The aim is to consider how best participants can overcome challenges within their daily work around ‘integration’ (variously understood). That daily work ranges from our German participants responding to newly arrived refugees in education or healthcare to others facilitating employment opportunities for migrants. More concretely, the goal of the working groups, which will be revisited in two further meetings next year for each theme, is to secure a tangible change in policy or practice that leads to better outcomes for migrants.
What benefits is this initiative expected to bring? The process so far has exceeded expectations. Most palpably, the events have addressed a sense of isolation that some of these public officers face; working to develop solutions to new issues facing cities that are unprecedented in scale, over ground sometimes untrodden. Their work as public servants is carried out in the contexts of an ambivalent public response that ranges from overwhelming compassion for new migrants to a hostile anti-immigrant sentiment that translates into brutal cuts in budgets and services.
As a researcher, the events have offered us genuine new understanding of this work, particularly into the dynamics of the ‘local turn’ in integration policy. This development recognises that although migration is a national issue created by migrants crossing state borders, it is cities that confront the rapid changes in their population. The set of processes understood broadly as migrant ‘integration’ occurs locally (Penninx 2009, Caponio and Bokert 2010). Through the discussions, we have gained a better appreciation of the influence of national government and politics, which translates into varying degrees of agency or powerlessness possessed by participating officials to change policy and practice at the local level.

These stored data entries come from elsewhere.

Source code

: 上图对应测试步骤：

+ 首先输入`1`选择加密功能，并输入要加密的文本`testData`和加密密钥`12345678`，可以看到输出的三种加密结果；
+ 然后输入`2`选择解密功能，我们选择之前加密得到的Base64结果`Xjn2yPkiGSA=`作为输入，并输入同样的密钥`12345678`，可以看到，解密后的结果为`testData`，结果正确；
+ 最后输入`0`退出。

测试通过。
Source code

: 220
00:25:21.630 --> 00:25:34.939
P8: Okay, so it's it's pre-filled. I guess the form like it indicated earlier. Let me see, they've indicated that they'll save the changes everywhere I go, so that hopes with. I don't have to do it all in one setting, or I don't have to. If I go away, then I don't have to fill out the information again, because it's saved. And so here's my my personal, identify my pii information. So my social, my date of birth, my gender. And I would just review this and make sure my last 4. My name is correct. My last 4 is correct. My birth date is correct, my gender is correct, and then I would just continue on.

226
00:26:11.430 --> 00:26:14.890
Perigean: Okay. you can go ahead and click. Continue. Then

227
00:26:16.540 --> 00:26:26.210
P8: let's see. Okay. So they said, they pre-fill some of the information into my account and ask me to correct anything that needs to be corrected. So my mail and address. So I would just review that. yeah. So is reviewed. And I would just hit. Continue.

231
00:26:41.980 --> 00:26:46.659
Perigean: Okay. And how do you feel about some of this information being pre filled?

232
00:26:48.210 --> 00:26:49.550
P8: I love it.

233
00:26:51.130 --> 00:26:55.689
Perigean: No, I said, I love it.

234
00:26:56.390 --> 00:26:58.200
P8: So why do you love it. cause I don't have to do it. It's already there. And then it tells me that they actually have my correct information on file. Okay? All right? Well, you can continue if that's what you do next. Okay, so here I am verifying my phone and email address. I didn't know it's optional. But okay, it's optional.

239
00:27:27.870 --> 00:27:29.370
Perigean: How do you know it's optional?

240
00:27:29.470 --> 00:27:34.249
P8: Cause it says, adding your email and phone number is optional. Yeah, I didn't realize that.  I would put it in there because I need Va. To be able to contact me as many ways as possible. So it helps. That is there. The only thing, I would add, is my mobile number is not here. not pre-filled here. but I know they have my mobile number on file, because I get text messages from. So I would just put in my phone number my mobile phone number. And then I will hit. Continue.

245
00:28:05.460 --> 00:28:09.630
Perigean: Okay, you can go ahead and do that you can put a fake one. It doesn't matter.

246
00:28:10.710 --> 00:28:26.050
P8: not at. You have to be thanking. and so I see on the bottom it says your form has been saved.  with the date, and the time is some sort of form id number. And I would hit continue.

In recognizing the dilemmas some of the individuals were grappling with over recent weeks, I have been reminded of what Hannah Jones (2013) terms the ‘uncomfortable positions’ experienced by those working in public services. Inviting those working around community cohesion in local government to reflect on their work with her, she invoked Nikolas Rose’s ‘agonistic politics of ethics’ (1999) and Chantal Mouffe’s (2005) call for an ‘ethics of the political’ (2013: 14) to understand officials’ emotional struggles in creating and participating in regimes of governmentality. Jones convincingly describes the interrogations, debates and ‘sociological imagination’ required of individuals to manage the tensions and contradictions of their work within broader constraints.
The Action for Inclusion initiative invites the opportunity for the insights of something of an ‘anthropological imagination’ to be considered within public officer’s reflections, dialogue and theories of their practice. Networks and events such as these are useful on many levels; they give opportunities for sharing practice, borrowing good ideas from elsewhere and getting peer feedback from others facing similar dilemmas. But, more strikingly, they also offer the space for individuals to explain their routine ways of doing things to others, among those working outside the sometimes comfortable shared understanding of ‘how it is’ in local practice. And, sometimes, confronting those presumptions, moving from ‘how it is’ to thinking about ‘what it might be’ is crucial to developing strategies that will really lead to tangible reform for migrants in their cities.